* REQUIRED WORK
A - Answer these questions from the article on the ASUU strike, one line each:
(i) On what date did the writer listen to the radio programme?
(ii) Who presented the phone-in programme Freshly Press?
(iii) Governor Fayemi is governor of which state?
B - From the article on the ASUU strike, extract the passage beginning at the words "In the spirit" and ending after the words "of the country.", keeping every word and mark unchanged.
### PROVIDED TEXT ###
In the spirit of Soro Soke initiated by Nigerian youths, I think it is high time Nigerians are informed about what lecturers are doing and with what they are doing it in Nigerian Public universities. This is important in order to furnish the public rightly with facts as against disinformation from the leadership of the country.
I was compelled to put this together after listening to one popular radio programme on Tuesday 3 November, 2020 at Fresh FM, 105.9 in Ibadan. The phone-in programme called Freshly Press was presented by one Mr Promise Inumisan. When the discussion on ASUU was on, someone phoned in and condemned ASUU totally for being on strike. In his angry words, he claimed that when the current lecturers were students, the then lecturers ensured smooth running of the universities. In his own wisdom, ASUU is destroying the university education in Nigeria. As if this is not enough, on the same day, I read in one of the dailies an appeal of Governor of Ekiti State to ASUU. Governor Fayemi revealed that it is ‘ordinary’ Nigerian children who attend public varsities (Of course, we know his children or those of his counterparts do not). With other words, ASUU is being framed as the one delaying the university education of ‘ordinary’ Nigerian children. These are just two of numerous pronouncements from many Nigerians who were either misinformed about the import of the ongoing ASUU strike or trying to mischievously mislead the entire Nigerian populace by defending the irresponsive actions of the Federal Government of Nigeria towards education generally and university education in particular.
### RECORDED DATA ###
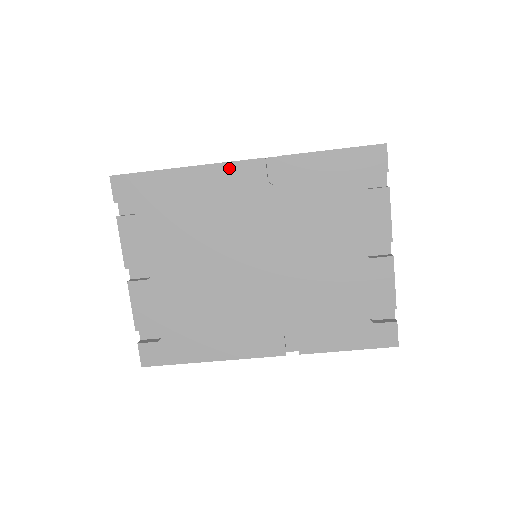
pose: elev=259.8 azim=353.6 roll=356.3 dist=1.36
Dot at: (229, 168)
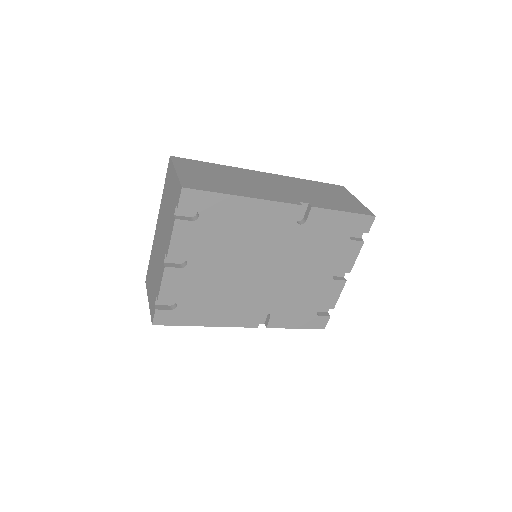
Dot at: (275, 206)
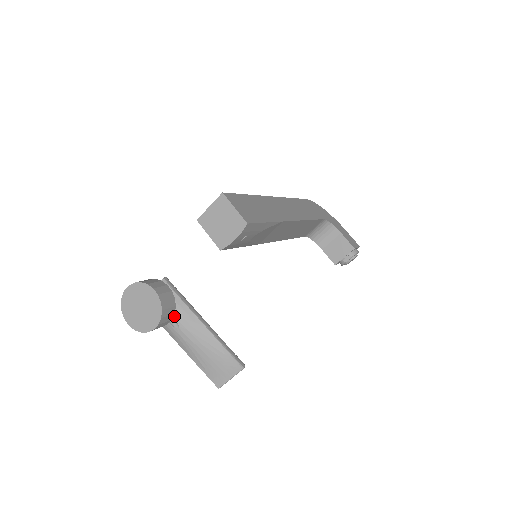
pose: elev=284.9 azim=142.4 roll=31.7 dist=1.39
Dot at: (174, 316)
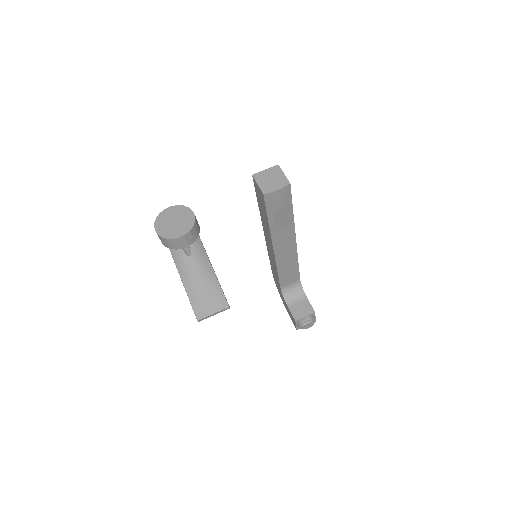
Dot at: (191, 246)
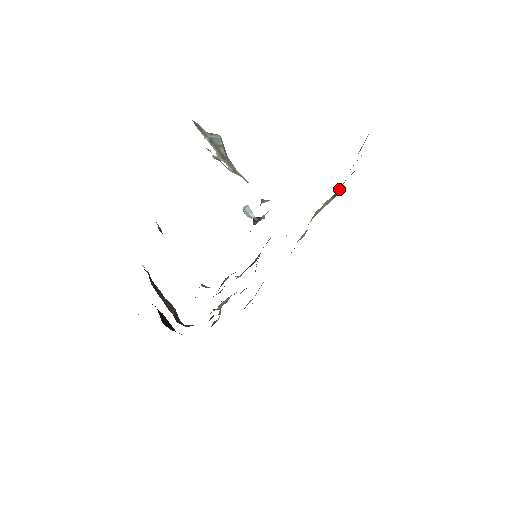
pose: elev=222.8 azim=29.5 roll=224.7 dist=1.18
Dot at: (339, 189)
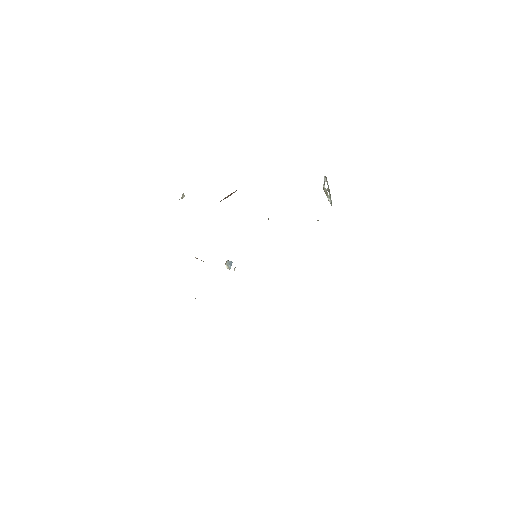
Dot at: occluded
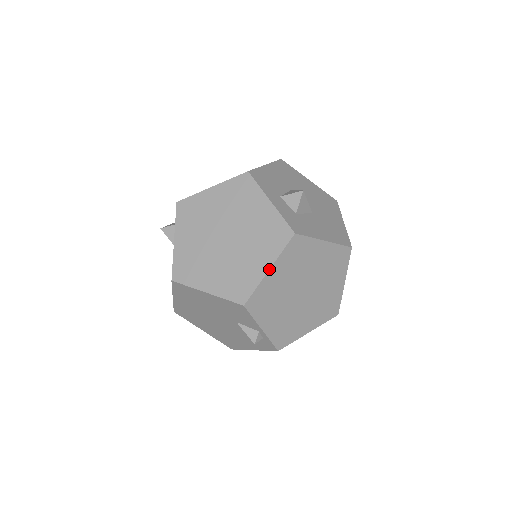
###
* RESPONSES
A -
(i) Tuesday 3 November, 2020
(ii) Mr Promise Inumisan
(iii) Ekiti State

B -
In the spirit of Soro Soke initiated by Nigerian youths, I think it is high time Nigerians are informed about what lecturers are doing and with what they are doing it in Nigerian Public universities. This is important in order to furnish the public rightly with facts as against disinformation from the leadership of the country.